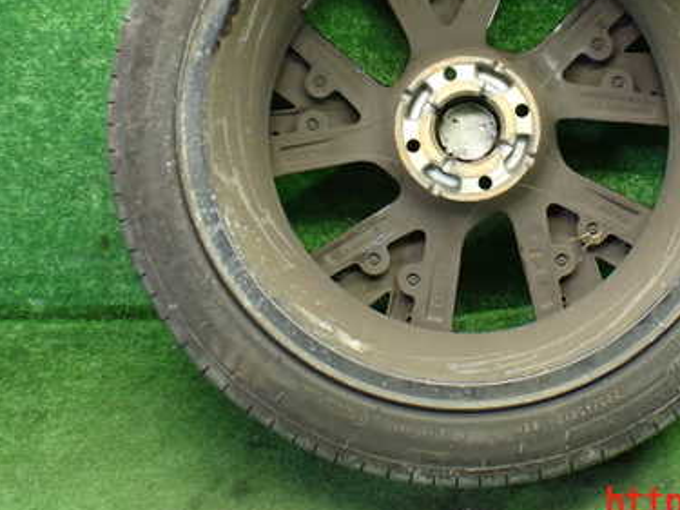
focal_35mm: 48
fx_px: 943
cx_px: 471
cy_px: 118
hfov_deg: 39.0
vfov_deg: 29.7
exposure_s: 1/80
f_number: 2.3
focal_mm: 5.4
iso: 800
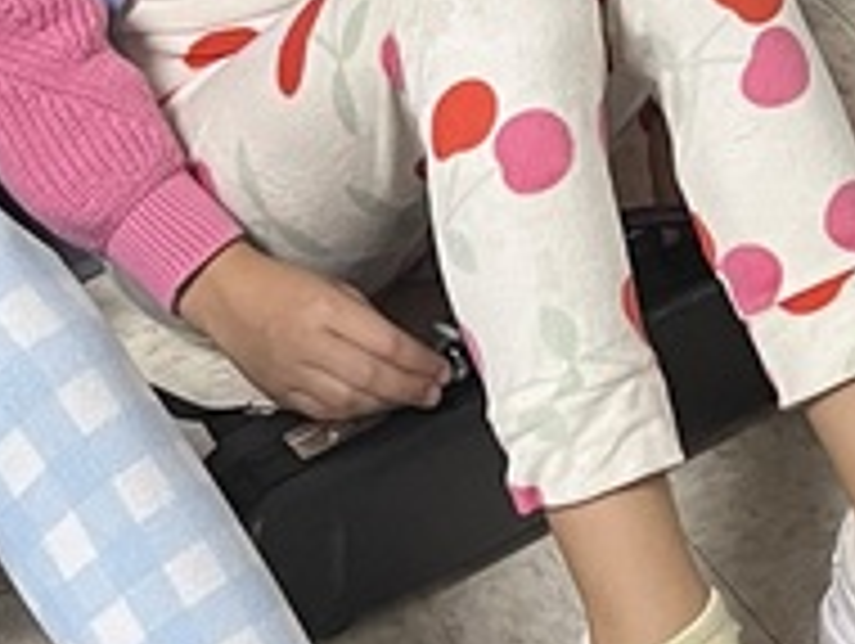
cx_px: 1152
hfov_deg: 13.5
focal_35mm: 140
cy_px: -558
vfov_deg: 10.0
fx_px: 3462
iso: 400
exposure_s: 1/60
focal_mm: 5.1
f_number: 1.6
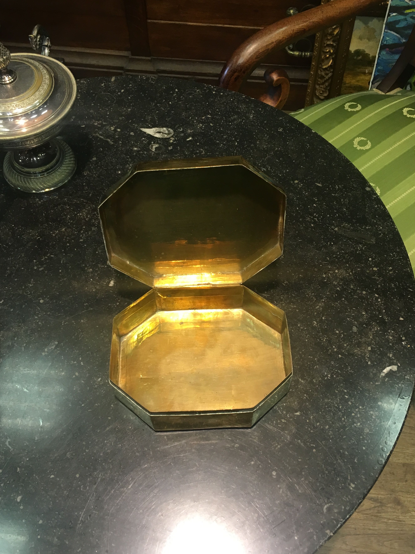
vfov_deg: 55.3
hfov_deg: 42.9
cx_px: 212
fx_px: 528
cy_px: 290
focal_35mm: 33
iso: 50
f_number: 2.2
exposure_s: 1/33
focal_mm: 4.15
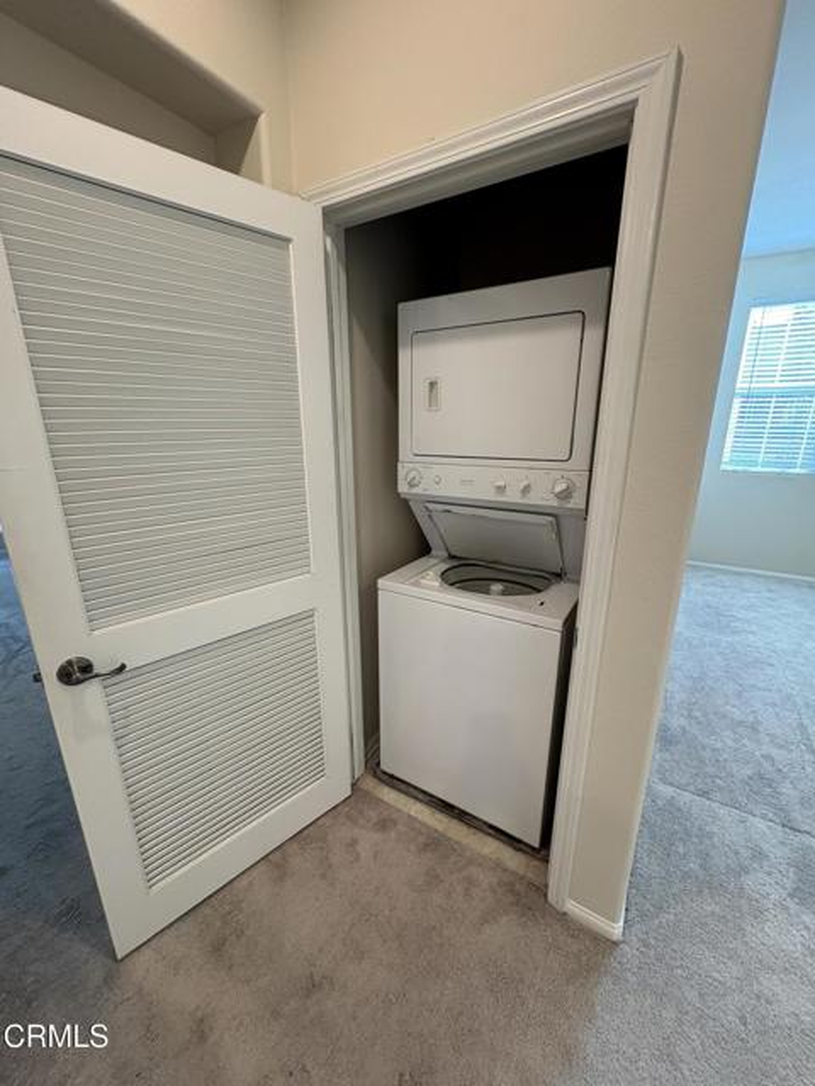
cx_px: 408
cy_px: 543
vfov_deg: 102.1
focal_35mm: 14
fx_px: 439
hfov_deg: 85.7
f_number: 2.2
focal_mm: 2.22
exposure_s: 1/60
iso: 160
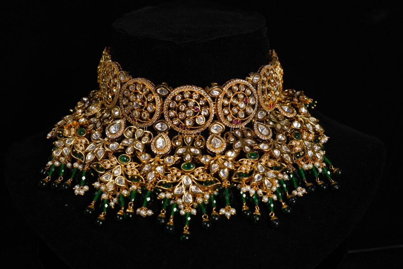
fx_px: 560
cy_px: 134
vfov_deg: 27.0
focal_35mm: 50
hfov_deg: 39.6
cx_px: 202
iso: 4000
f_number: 7.1
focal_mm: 50
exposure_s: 1/125
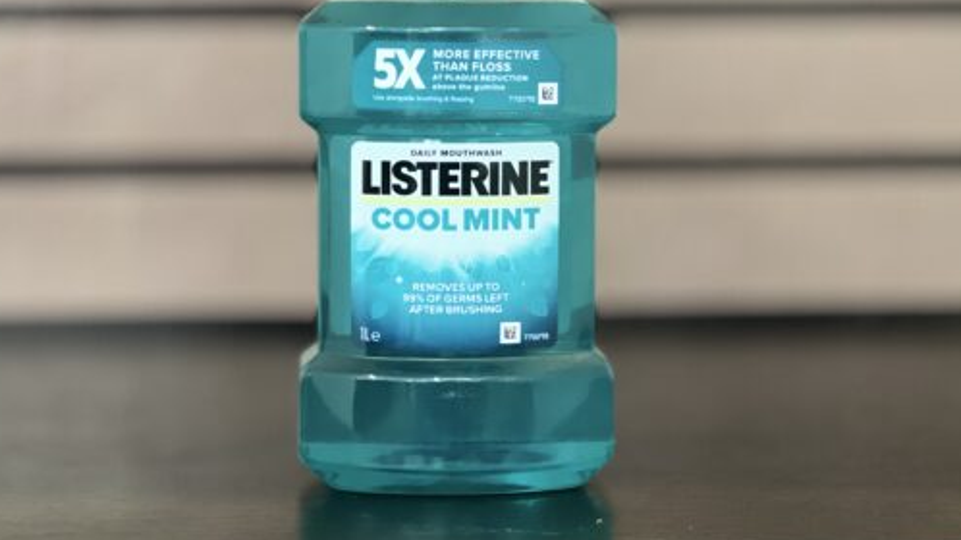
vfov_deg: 11.9
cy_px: 118
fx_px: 2573
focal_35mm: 101
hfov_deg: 21.2
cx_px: 457
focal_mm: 9
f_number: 2.8
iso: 500
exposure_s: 1/14
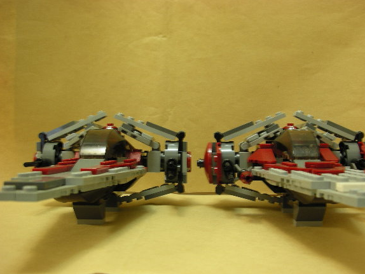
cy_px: 142
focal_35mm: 39
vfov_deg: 36.8
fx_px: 411
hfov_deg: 47.8
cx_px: 191
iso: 96
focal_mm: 5.8
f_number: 3
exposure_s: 1/4
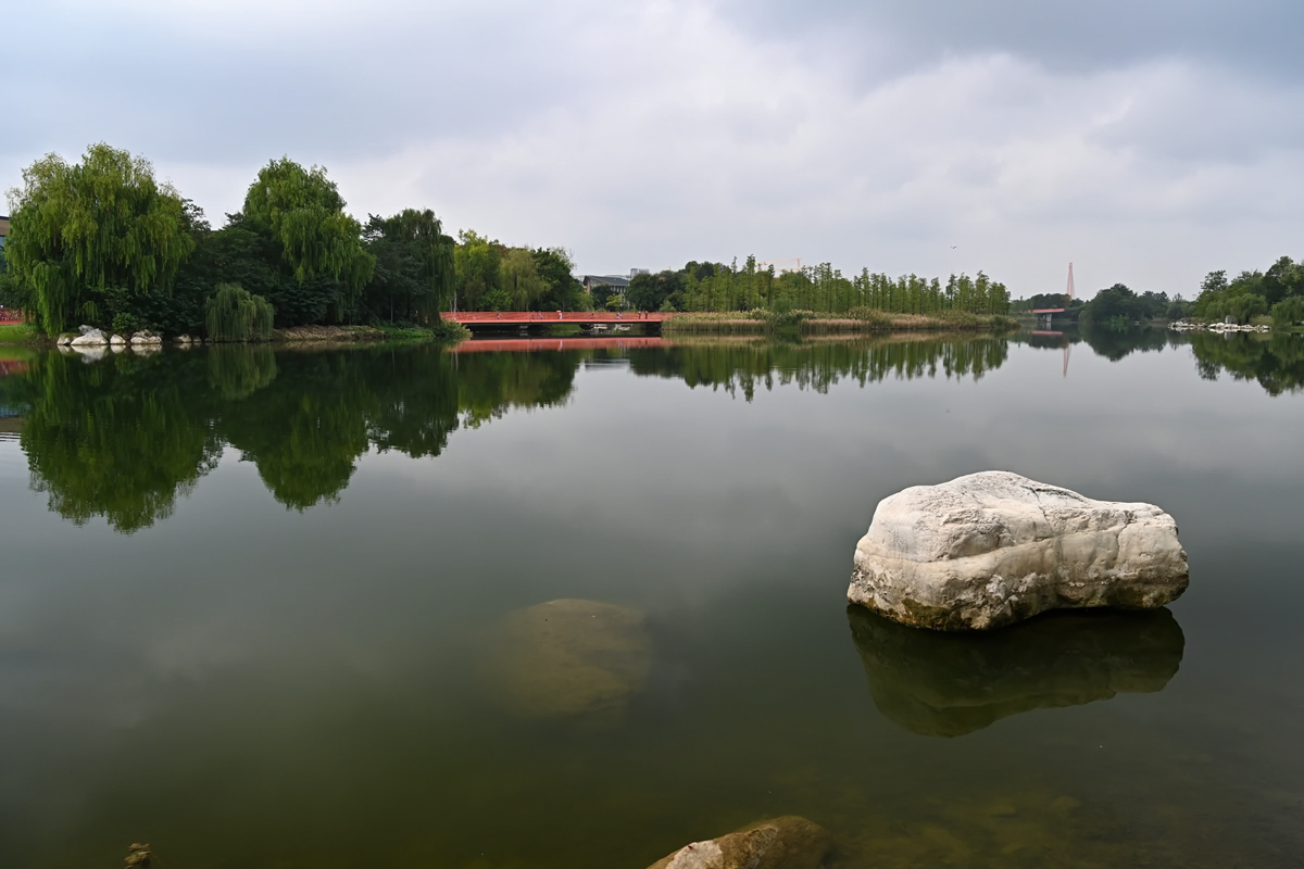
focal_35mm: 26
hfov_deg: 68.4
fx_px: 960
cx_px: 652
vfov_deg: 48.7
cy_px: 434
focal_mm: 26.5
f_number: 8
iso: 200
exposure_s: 1/250
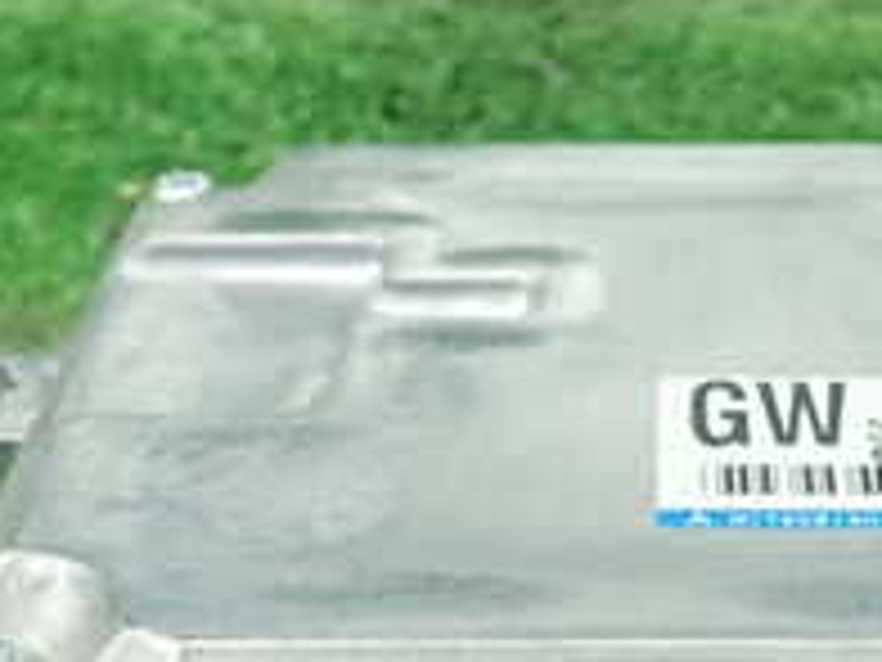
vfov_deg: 15.8
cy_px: 639
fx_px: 2344
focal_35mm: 92
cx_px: 616
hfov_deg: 21.2
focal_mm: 5.5
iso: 320
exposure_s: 1/125
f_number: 2.3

==================================================

Print all the material above exactly, and drop the images.

focal_35mm: 48
fx_px: 943
cx_px: 471
cy_px: 118
hfov_deg: 39.0
vfov_deg: 29.7
exposure_s: 1/80
f_number: 2.3
focal_mm: 5.4
iso: 800
cx_px: 1152
hfov_deg: 13.5
focal_35mm: 140
cy_px: -558
vfov_deg: 10.0
fx_px: 3462
iso: 400
exposure_s: 1/60
focal_mm: 5.1
f_number: 1.6
vfov_deg: 55.3
hfov_deg: 42.9
cx_px: 212
fx_px: 528
cy_px: 290
focal_35mm: 33
iso: 50
f_number: 2.2
exposure_s: 1/33
focal_mm: 4.15
cx_px: 408
cy_px: 543
vfov_deg: 102.1
focal_35mm: 14
fx_px: 439
hfov_deg: 85.7
f_number: 2.2
focal_mm: 2.22
exposure_s: 1/60
iso: 160
fx_px: 560
cy_px: 134
vfov_deg: 27.0
focal_35mm: 50
hfov_deg: 39.6
cx_px: 202
iso: 4000
f_number: 7.1
focal_mm: 50
exposure_s: 1/125
vfov_deg: 11.9
cy_px: 118
fx_px: 2573
focal_35mm: 101
hfov_deg: 21.2
cx_px: 457
focal_mm: 9
f_number: 2.8
iso: 500
exposure_s: 1/14
cy_px: 142
focal_35mm: 39
vfov_deg: 36.8
fx_px: 411
hfov_deg: 47.8
cx_px: 191
iso: 96
focal_mm: 5.8
f_number: 3
exposure_s: 1/4
focal_35mm: 26
hfov_deg: 68.4
fx_px: 960
cx_px: 652
vfov_deg: 48.7
cy_px: 434
focal_mm: 26.5
f_number: 8
iso: 200
exposure_s: 1/250
vfov_deg: 15.8
cy_px: 639
fx_px: 2344
focal_35mm: 92
cx_px: 616
hfov_deg: 21.2
focal_mm: 5.5
iso: 320
exposure_s: 1/125
f_number: 2.3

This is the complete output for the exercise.